─── Raw data

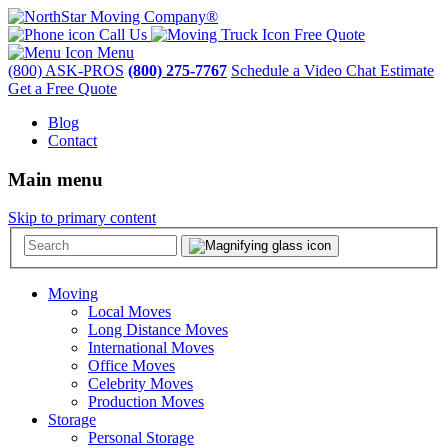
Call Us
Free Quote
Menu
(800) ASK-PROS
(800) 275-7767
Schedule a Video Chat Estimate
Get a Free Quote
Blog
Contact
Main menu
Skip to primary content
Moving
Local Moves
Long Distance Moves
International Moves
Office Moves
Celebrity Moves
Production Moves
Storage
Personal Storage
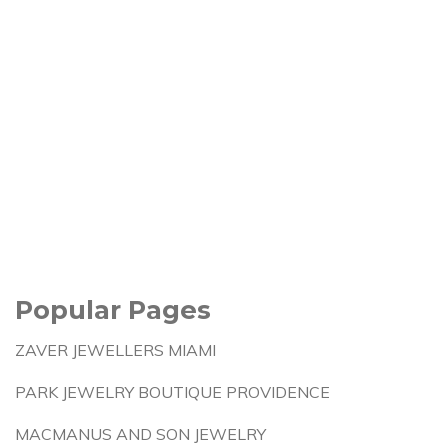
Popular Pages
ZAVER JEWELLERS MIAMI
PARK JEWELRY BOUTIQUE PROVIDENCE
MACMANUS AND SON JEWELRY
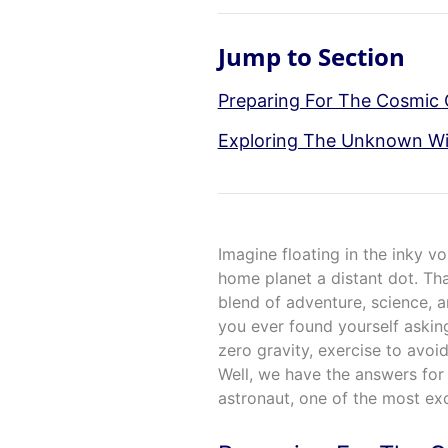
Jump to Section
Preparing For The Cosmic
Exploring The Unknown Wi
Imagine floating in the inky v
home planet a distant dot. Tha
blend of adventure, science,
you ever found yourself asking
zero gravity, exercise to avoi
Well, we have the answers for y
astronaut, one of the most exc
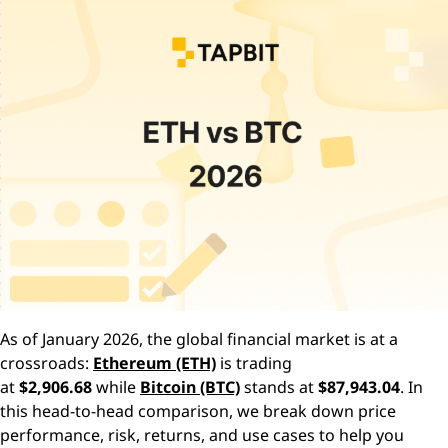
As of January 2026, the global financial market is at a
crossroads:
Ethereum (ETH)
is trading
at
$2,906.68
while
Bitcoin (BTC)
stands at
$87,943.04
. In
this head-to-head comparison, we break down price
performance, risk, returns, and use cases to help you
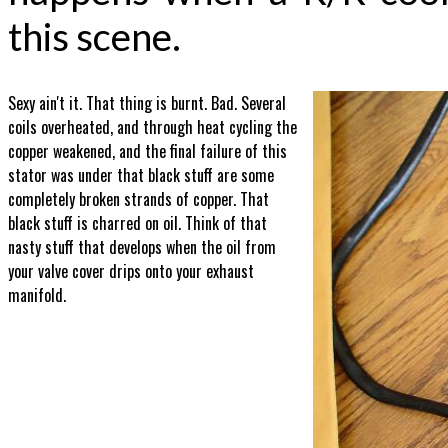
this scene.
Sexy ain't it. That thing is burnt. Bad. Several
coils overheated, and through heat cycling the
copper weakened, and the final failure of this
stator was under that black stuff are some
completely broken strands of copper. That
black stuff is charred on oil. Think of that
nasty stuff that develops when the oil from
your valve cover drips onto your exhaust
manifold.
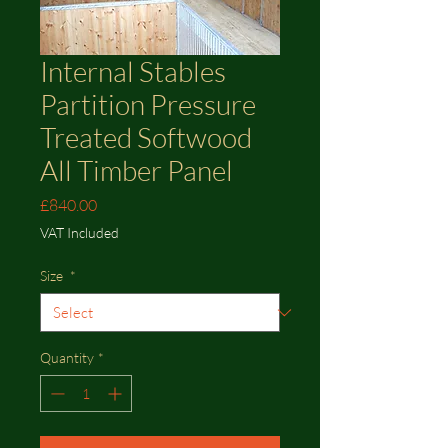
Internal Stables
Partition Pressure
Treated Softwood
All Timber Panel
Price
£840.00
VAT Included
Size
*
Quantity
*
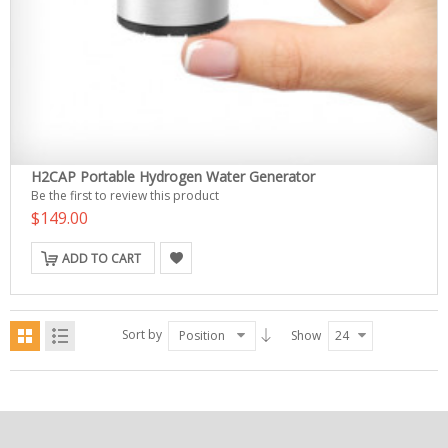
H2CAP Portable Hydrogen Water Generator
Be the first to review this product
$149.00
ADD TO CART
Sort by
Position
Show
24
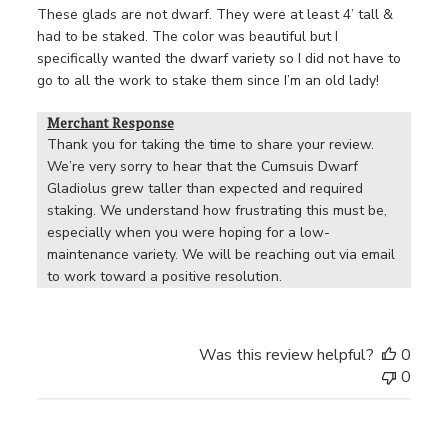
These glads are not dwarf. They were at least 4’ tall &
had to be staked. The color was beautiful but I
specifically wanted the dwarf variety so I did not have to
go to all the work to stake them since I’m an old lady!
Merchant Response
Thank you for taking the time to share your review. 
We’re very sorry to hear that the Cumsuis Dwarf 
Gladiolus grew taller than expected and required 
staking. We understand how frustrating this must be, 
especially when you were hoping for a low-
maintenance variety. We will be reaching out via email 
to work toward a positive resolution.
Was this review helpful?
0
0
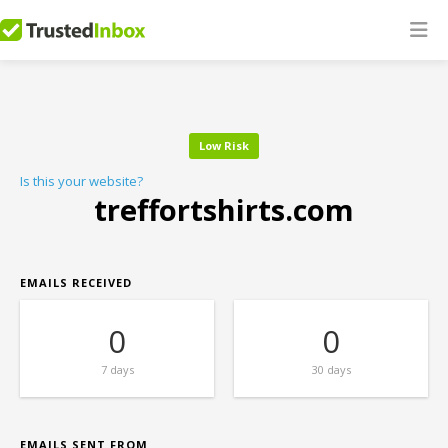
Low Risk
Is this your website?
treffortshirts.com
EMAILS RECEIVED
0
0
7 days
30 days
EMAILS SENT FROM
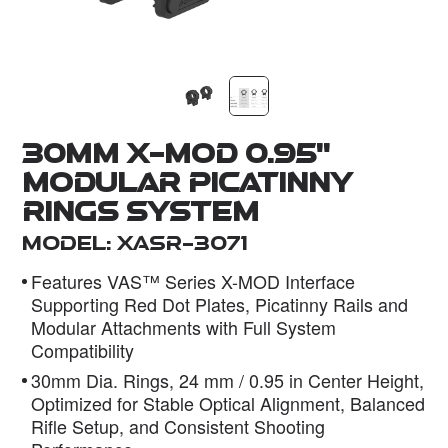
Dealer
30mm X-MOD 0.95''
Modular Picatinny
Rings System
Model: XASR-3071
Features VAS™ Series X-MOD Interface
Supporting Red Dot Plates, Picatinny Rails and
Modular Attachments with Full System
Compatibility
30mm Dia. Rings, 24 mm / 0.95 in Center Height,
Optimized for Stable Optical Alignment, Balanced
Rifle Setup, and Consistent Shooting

──────

_Problem description_
Gather all lines of the records that include the word "review".

_Solution for this problem_
Be the first to review this product
Thank you for taking the time to share your review. 
Was this review helpful?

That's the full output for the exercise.